Apple share price down despite reporting beats across the board
A murky outlook likely explains why the Apple share price dipped after revealing beats across the board in the third quarter.
It was a blowout quarter for Apple – with the $2.45 trillion tech giant reporting solid beats across the board.
Despite that, rumblings of a chip shortage and no guidance look to have left investors with little to latch onto.
The stock fell 1.49% during Tuesday’s session and continued to dip in after-hours trade, shedding another 2.07% to trade at the $143 per share mark. Year-to-date the Apple share price has rallied some 13%.
Unpacking the third quarter results
On the top-line, Apple delivered another spectacular quarter of growth, reporting total revenues of $81.4 billion, implying a year-on-year increase of 36%. That was well ahead of consensus, with analysts expecting 'just' $73.3 billion in revenues for the third quarter.
That performance was driven by strong growth across both Apple's products and services segments. Q3 products revenue hit $63.9 billion, while quarterly services revenue came in at $17.4 billion.
This translated to an impressive profit performance, with net income leaping from $11.2 billion (Q3 FY20) to $21.7 billion (Q3 FY21). Earnings per share were $1.31 (basic) and $1.31 (diluted). That was close to a 30% beat on analysts expectations, who estimated Apple would report EPS of $1.01, on average.
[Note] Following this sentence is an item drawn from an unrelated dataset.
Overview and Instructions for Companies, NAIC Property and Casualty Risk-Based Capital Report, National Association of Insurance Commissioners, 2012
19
Commenting on those results, Apple CEO, Tim Cook, said:
‘This quarter, our teams built on a period of unmatched innovation by sharing powerful new products with our users, at a time when using technology to connect people everywhere has never been more important.’
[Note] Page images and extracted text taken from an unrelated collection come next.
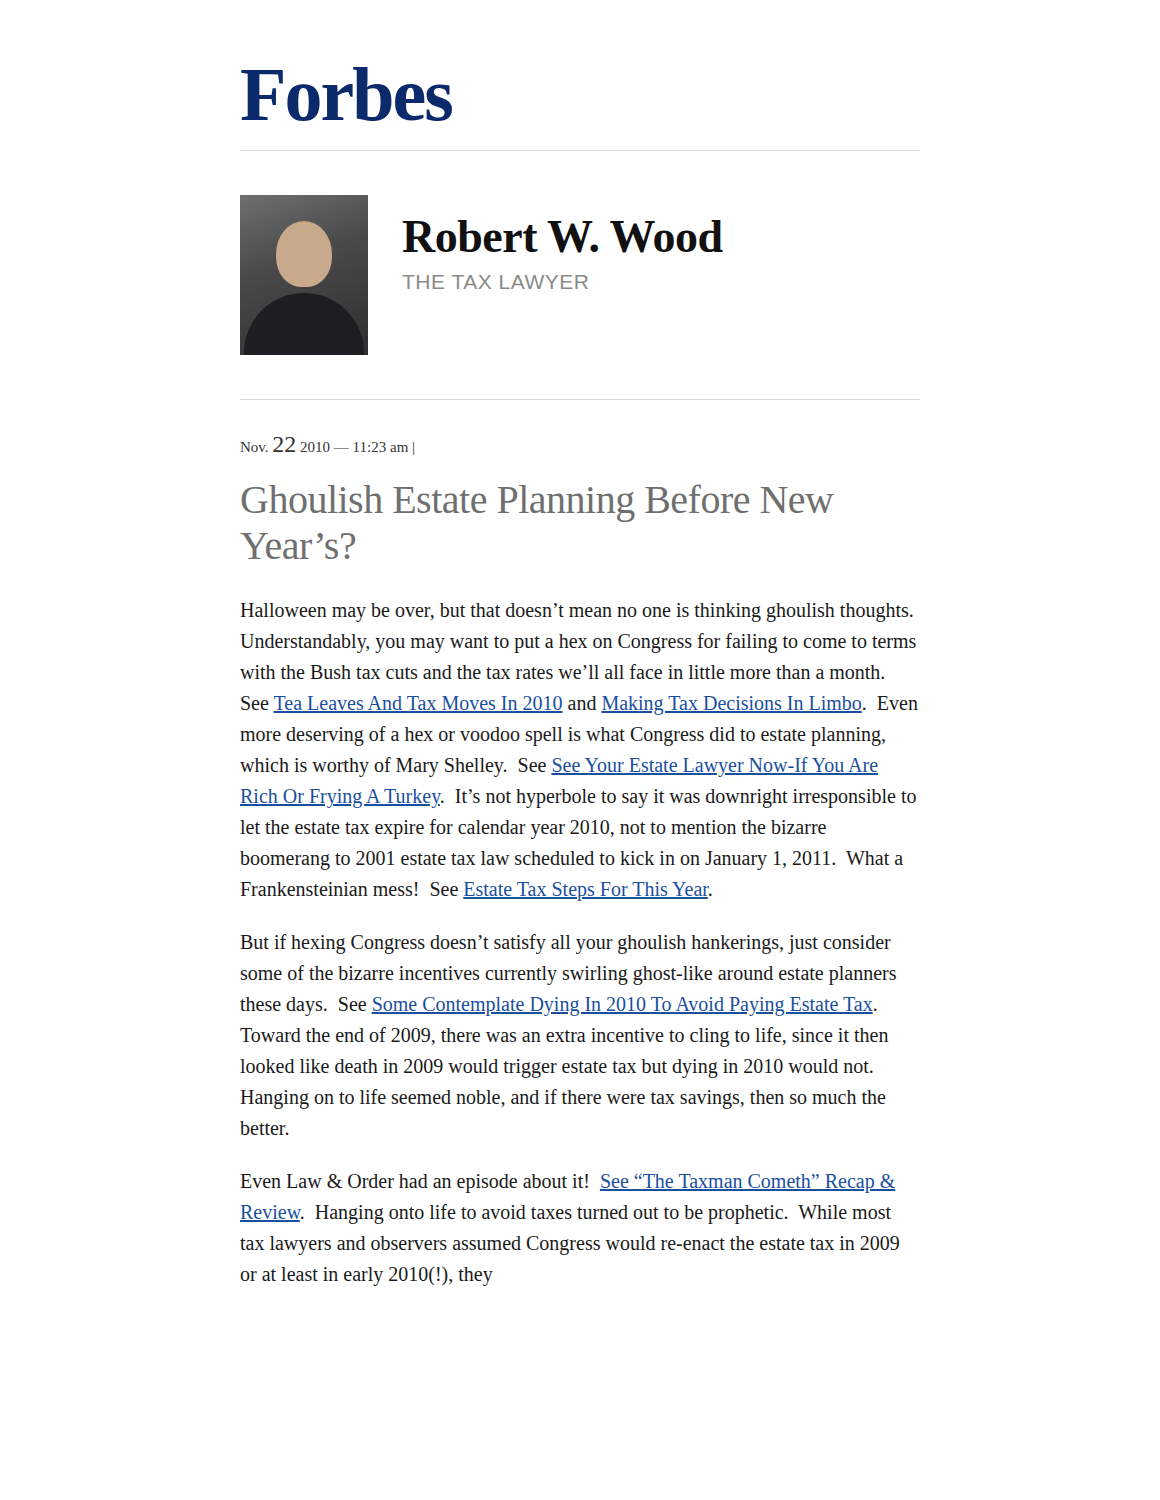Forbes
Robert W. Wood
The Tax Lawyer
Nov. 22 2010 — 11:23 am |
Ghoulish Estate Planning Before New Year’s?
Halloween may be over, but that doesn’t mean no one is thinking ghoulish thoughts. Understandably, you may want to put a hex on Congress for failing to come to terms with the Bush tax cuts and the tax rates we’ll all face in little more than a month. See Tea Leaves And Tax Moves In 2010 and Making Tax Decisions In Limbo. Even more deserving of a hex or voodoo spell is what Congress did to estate planning, which is worthy of Mary Shelley. See See Your Estate Lawyer Now-If You Are Rich Or Frying A Turkey. It’s not hyperbole to say it was downright irresponsible to let the estate tax expire for calendar year 2010, not to mention the bizarre boomerang to 2001 estate tax law scheduled to kick in on January 1, 2011. What a Frankensteinian mess! See Estate Tax Steps For This Year.
But if hexing Congress doesn’t satisfy all your ghoulish hankerings, just consider some of the bizarre incentives currently swirling ghost-like around estate planners these days. See Some Contemplate Dying In 2010 To Avoid Paying Estate Tax. Toward the end of 2009, there was an extra incentive to cling to life, since it then looked like death in 2009 would trigger estate tax but dying in 2010 would not. Hanging on to life seemed noble, and if there were tax savings, then so much the better.
Even Law & Order had an episode about it! See “The Taxman Cometh” Recap & Review. Hanging onto life to avoid taxes turned out to be prophetic. While most tax lawyers and observers assumed Congress would re-enact the estate tax in 2009 or at least in early 2010(!), they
Quarterly operating cash flow was $21 billion while Apple said it ploughed $5.7 billion into research and development in the period. Elsewhere, the tech giant revealed it would pay a 22 cent per share dividend on 12 August.
Other points to consider
It will be telling to see how the sell-side reacts to the quarterly in the coming days. Apple has historically been well liked by analysts, with the stock currently commanding a Buy rating.
Despite those roaring results and an upbeat analyst outlook, when questioned about the possible impact of a global chip shortage, Tim Cook, on Apple’s earnings call said:
‘The majority of constraints we're seeing are of the variety that I think others are seeing, that I would classify as industry shortage. We do have some shortages in addition to that, where the demand has been so great and so beyond our own expectation that it's difficult to get the entire set of parts within the lead times that we try to get those.’
Such comments, as well as broader regulatory issues currently besieging Chinese equities, likely weighed on the stock on Tuesday.